Urs Rihs am Samstag den 6. Januar 2018

Ein Musikformat sucht seinesgleichen. Aber verheizt eure identitär-reaktionären Gelüste von Orten, wo Gleiches nur auf Gleiches trifft. Storniert eure Vorstellungen von urban, cool und unnahbar. Diese Zeiten sind vorbei, ab jetzt heissts: Join The Club – for the sake of music and community

Gestern war zum ersten Mal – im Weissenbühl – ABYSSINIA SOCIAL CLUB. Und schon legendär, Addis Abeba trifft auf holzgetäfelten Quartierbeiztresen, treffen auf Kingston/Disco-Grooves.
An den Spielern zwei Grössen der städtischen Selecterszene, but names don’t mean nothing, alle da für den Vibe, Eitelkeiten und Geltungsdrang für Mal in die dunkle Ecke gestellt.

The Club is for lovers – echte Platten, echte Menschen. Eine Runde Feldschlösschen nächste Runde äthiopisches Amberbier – 45 Runden pro Minute unter der Nadel – for the sake of music and community.

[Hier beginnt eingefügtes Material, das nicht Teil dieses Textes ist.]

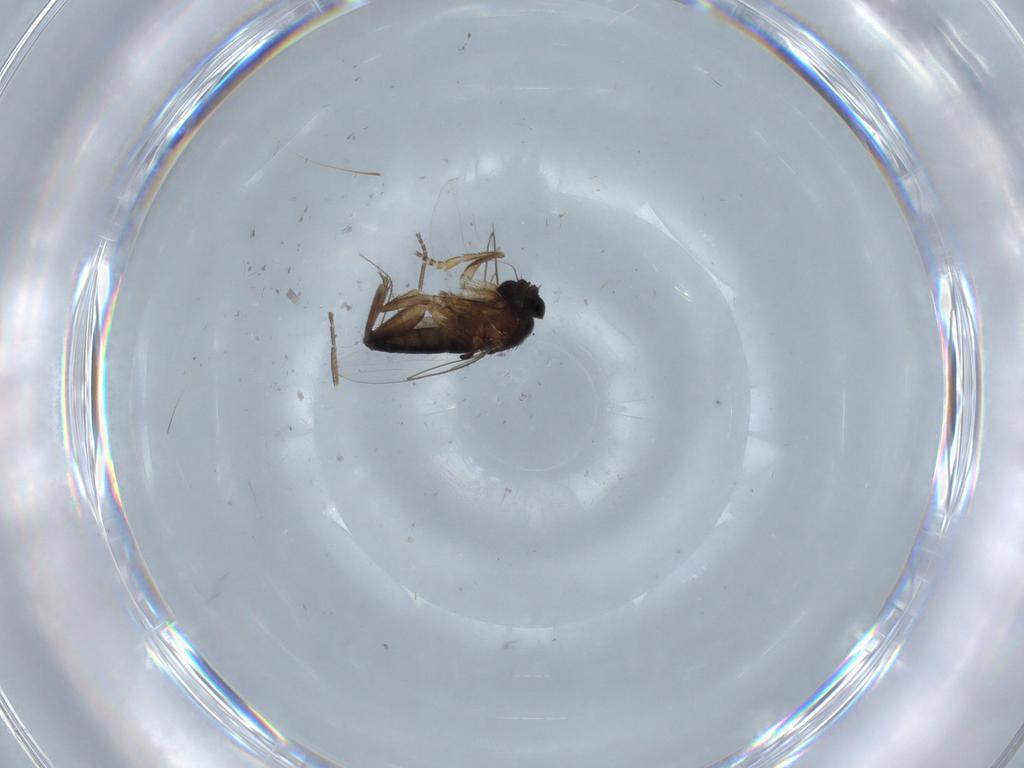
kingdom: Animalia
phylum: Arthropoda
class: Insecta
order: Diptera
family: Phoridae
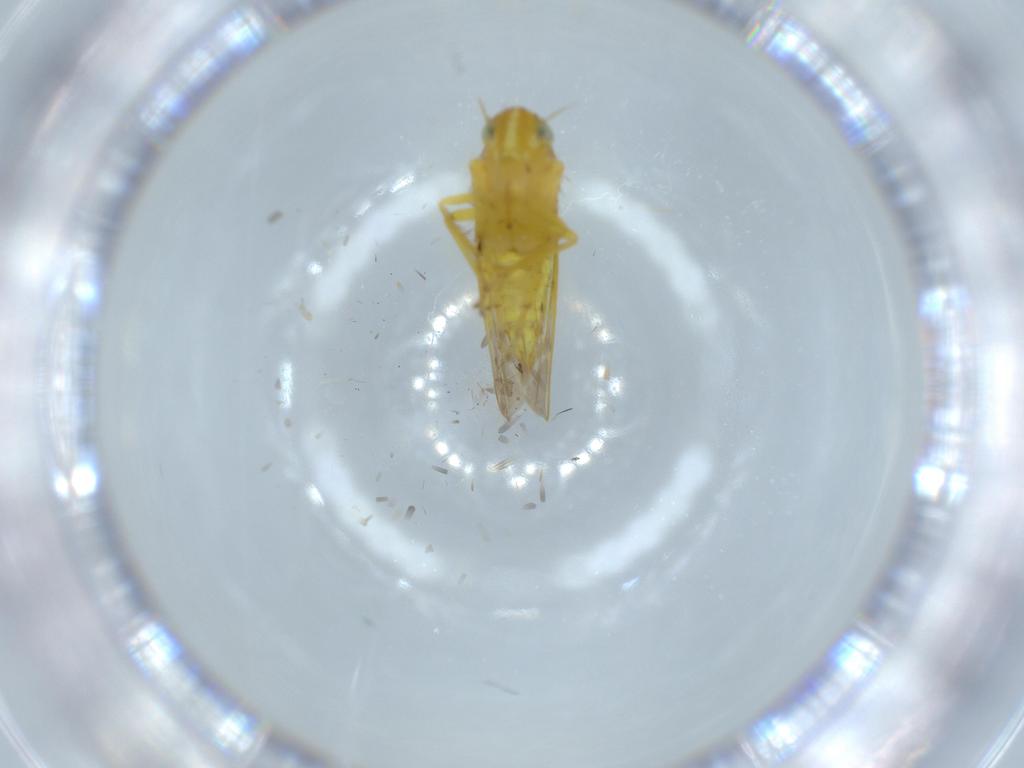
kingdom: Animalia
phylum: Arthropoda
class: Insecta
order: Hemiptera
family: Cicadellidae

Und wer meint hier wähne sich mal wieder ein super exklusiver Zirkel im Schoss des Urproletarischen und ignoriere dabei die wirkliche Bruchlinie zwischen Dünkel und Bodenständigkeit, der oder die kreuze beim nächsten Mal doch einfach selber auf. Beim nächsten Mal, wenn es in der sonst leerstehenden Bar vom Restaurant Abyssinia beim Weissenbühlkreisel heisst: ABYSSINIA SOCIAL CLUB – for the sake of music and community.